La sostituzione della realtà con la fantasia imperiale non si limita più a compiacere i padroni del Cremlino: da settembre in tutte le università russe diventerà obbligatorio il corso delle «Basi dello Stato russo», disciplina ideologica che racconta la Russia come grande potenza odiata dall’Occidente, paladina dei «valori conservatori» e benefattrice delle popolazioni che ha «unito» in uno «Stato-civiltà» che si distingue per la supremazia morale della «anima russa». Un «mondo fantastico...che non può essere compreso logicamente, va soltanto accettato e creduto», scrive lo storico Konstantin Pahalyuk che ha letto i manuali della nuova disciplina, scritti da un eterogeneo team di politologi cospirazionisti, monaci mistici e storici istituzionali attenti ai desideri del Cremlino.
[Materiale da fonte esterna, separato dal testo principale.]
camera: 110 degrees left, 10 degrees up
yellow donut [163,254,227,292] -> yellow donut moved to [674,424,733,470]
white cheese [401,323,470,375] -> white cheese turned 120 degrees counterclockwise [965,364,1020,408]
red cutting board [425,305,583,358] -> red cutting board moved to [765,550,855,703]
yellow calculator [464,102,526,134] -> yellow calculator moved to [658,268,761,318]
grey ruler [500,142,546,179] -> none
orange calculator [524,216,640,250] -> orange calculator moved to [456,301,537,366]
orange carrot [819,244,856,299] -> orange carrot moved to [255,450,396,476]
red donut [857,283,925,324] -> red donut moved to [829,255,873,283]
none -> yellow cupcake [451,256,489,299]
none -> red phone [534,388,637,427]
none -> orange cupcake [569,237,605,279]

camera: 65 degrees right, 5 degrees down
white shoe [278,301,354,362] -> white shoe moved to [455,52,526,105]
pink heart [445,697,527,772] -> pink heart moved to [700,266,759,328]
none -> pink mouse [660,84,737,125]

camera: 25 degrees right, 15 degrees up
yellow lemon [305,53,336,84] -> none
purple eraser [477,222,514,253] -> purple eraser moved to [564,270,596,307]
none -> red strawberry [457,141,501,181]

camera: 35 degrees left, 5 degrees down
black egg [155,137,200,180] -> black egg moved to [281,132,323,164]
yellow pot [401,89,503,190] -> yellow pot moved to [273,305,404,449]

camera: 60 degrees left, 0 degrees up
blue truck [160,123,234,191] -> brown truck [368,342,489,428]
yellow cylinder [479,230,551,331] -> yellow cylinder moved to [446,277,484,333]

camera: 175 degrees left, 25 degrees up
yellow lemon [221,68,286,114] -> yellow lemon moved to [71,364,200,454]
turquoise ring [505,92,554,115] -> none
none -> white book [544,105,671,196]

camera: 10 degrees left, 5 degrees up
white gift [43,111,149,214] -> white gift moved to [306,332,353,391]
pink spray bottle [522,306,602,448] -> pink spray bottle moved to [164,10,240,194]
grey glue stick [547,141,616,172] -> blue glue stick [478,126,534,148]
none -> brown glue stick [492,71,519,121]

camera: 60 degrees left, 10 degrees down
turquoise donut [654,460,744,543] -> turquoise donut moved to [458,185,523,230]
È evidente che la materia non potrà che incoraggiare i futuri fisici, chimici, biologi e ingegneri russi a unirsi a quei 270 luminari che sono scappati dalla Russia negli ultimi mesi, secondo un censimento della Novaya Gazeta che non tiene conto dell’emigrazione di migliaia di tecnici, ricercatori e informatici che non si erano ancora fatti un nome. Contrariamente al mito sovietico, la scienza non prospera nelle dittature, soprattutto in quelle che vogliono conquistare la Luna con la propaganda.